Un autre facteur clé de la réussite de la mobilisation agricole est l’unité de ses représentants. Dans le monde de l’agriculture, il existe quatre syndicats, mais les membres de ces groupes ont su rester unis et parler d’une seule voix dans les négociations pour obtenir gain de cause.

Dans le travail social, en revanche, la mobilisation est à l’image de la structure du secteur : éparpillée façon puzzle. Il existe bien sûr des dizaines d’organisations représentatives des secteurs et des métiers, mais elles n’ont pas la légitimité pour parler au nom de tous les travailleurs sociaux de tous les secteurs.

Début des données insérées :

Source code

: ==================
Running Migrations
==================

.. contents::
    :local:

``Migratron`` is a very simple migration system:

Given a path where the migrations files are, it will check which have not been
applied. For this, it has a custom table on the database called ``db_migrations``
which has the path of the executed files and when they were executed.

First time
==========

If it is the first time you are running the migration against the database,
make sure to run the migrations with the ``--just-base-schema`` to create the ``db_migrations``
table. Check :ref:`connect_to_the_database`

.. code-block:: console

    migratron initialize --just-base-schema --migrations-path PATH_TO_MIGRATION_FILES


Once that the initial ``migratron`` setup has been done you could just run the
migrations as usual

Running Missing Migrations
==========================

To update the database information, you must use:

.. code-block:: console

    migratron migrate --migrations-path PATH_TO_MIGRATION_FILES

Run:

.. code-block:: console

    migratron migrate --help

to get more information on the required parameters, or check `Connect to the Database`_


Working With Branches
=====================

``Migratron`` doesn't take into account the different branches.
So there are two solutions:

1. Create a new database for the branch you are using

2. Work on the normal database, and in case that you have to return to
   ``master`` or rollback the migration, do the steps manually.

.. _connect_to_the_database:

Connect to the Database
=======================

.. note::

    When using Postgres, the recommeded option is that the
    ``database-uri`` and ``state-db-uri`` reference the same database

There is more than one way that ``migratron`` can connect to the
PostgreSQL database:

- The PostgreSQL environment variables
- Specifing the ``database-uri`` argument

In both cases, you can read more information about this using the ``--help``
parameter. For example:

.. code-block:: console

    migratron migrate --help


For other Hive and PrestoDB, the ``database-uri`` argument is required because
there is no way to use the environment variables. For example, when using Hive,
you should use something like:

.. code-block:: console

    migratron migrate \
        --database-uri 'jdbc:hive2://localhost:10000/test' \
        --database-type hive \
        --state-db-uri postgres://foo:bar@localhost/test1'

Enfin, les agriculteurs ont su créer un rapport de force en jouant habilement avec la frontière de la violence tolérable par le grand public : des actes illégaux, symboliques pour montrer leur détermination, mais pas trop violents, pour ne pas perdre le soutien de l’opinion. Certes, certaines actions ont été discutables et ont pu choquer. Mais l’exécutif s’est bien gardé de les réprimer.

Dans le travail social, en revanche, les mobilisations collectives existent, mais elles ne créent pas de véritable rapport de force. L’habitude est à la discussion polie entre les pouvoirs publics et les grandes Fédérations dans le cadre de grandes rencontres participatives qui débouchent rarement sur des solutions qui engagent des moyens.

Il parait essentiel que les travailleurs sociaux s’inspirent de ces leçons pour renforcer l’impact de leurs revendications. Cela passe notamment par une meilleure connaissance et une valorisation de notre rôle dans la société. Il faudra aussi une unité des représentants pour parler d’une seule voix. C’est à partir de cette visibilité à retrouver qu’il sera possible de créer un véritable rapport de force qui conduira le gouvernement à agir.